Welcome to WebmasterWorld Guest from 3.228.21.186

Forum Moderators: open

Google Indexing Pages They Can't Get To

Limited IP Firewall

     
9:33 am on Apr 24, 2019 (gmt 0)

Moderator from GB 

WebmasterWorld Administrator ianturner is a WebmasterWorld Top Contributor of All Time 10+ Year Member Top Contributors Of The Month

joined:July 19, 2001
posts: 3667
votes: 55


I have an interesting situation in that Google is listing Urls in search which it can't actually get to. The pages are intranet pages in an organisation and the IP access to those pages is strictly limited to IPs within the organisation.

The pages have robots meta tag and http header tag - but of course these are irrelevant because the spider doesn't get anything other than the domain is unavailable because the request is blocked

I'm assuming that this is due to people inside the firewall using Chrome to access the pages and then chrome sending that data back to HQ and the index then having a record of the URL.

We are planning on ensuring that all chrome instances in the organisation are set to not send data back. Are there any other measures we can take to ensure that these URLs are not listed in Google SERPs
9:56 am on Apr 24, 2019 (gmt 0)

Administrator from GB 

WebmasterWorld Administrator engine is a WebmasterWorld Top Contributor of All Time 10+ Year Member Top Contributors Of The Month

joined:May 9, 2000
posts:26367
votes: 1034


Is the page actually indexed, or simply a link to it?
Is there a cache of the page?
11:06 am on Apr 24, 2019 (gmt 0)

Moderator from GB 

WebmasterWorld Administrator ianturner is a WebmasterWorld Top Contributor of All Time 10+ Year Member Top Contributors Of The Month

joined:July 19, 2001
posts: 3667
votes: 55


No cache, just the URL and a 'No information is available for this page' notice. Some of the Urls are a little sensitive though so need to stop it happening if at all possible.
11:54 am on Apr 24, 2019 (gmt 0)

Administrator from GB 

WebmasterWorld Administrator engine is a WebmasterWorld Top Contributor of All Time 10+ Year Member Top Contributors Of The Month

joined:May 9, 2000
posts:26367
votes: 1034


I wonder if the data is coming from external links on the web. Check it's not got links pointing to the content.

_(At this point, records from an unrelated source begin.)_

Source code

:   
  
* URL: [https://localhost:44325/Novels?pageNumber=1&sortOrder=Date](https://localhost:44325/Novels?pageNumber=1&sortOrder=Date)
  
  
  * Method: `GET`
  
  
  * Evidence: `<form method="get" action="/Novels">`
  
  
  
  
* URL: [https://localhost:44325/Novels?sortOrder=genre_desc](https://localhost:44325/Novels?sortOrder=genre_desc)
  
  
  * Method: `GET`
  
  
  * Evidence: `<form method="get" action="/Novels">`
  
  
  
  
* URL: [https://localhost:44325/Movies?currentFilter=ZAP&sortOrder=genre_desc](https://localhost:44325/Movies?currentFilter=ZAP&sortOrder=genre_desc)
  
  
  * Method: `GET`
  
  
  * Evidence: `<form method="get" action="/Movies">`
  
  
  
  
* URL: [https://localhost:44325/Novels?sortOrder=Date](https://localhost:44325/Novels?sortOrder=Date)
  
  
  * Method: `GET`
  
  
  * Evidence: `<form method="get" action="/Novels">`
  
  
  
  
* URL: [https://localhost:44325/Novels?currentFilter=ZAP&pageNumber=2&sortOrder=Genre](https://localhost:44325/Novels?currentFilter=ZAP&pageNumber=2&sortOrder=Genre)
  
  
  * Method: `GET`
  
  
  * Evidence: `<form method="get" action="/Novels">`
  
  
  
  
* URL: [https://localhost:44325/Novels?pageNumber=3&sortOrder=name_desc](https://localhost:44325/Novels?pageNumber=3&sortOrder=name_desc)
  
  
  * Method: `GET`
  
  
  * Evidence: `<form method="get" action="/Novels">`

The other alternative, as you say, is Chrome, or the site's been scraped.

Make sure all the tags are 100% correct on every page, and noindex and nofollow employed.
[support.google.com...]
HTTP response header
[developers.google.com...]

You've probably done all that.
2:08 pm on Apr 24, 2019 (gmt 0)

Moderator from GB 

WebmasterWorld Administrator ianturner is a WebmasterWorld Top Contributor of All Time 10+ Year Member Top Contributors Of The Month

joined:July 19, 2001
posts: 3667
votes: 55


Yes - I have done the tags - am doing a recheck on those at the moment, just in case someone has gone in and messed them up somewhere.

It could be external links - thanks for picking that one up - can't necessarily do anything about that but I suppose staff could be posting the links to twitter/slack or something like that. Will give them a kick to remind their staff about that one.

Site shouldn't have been scraped as it is behind a firewall, but its a possibility - will try some very specific searches to see if I can find other (scraper site) pages with the same content.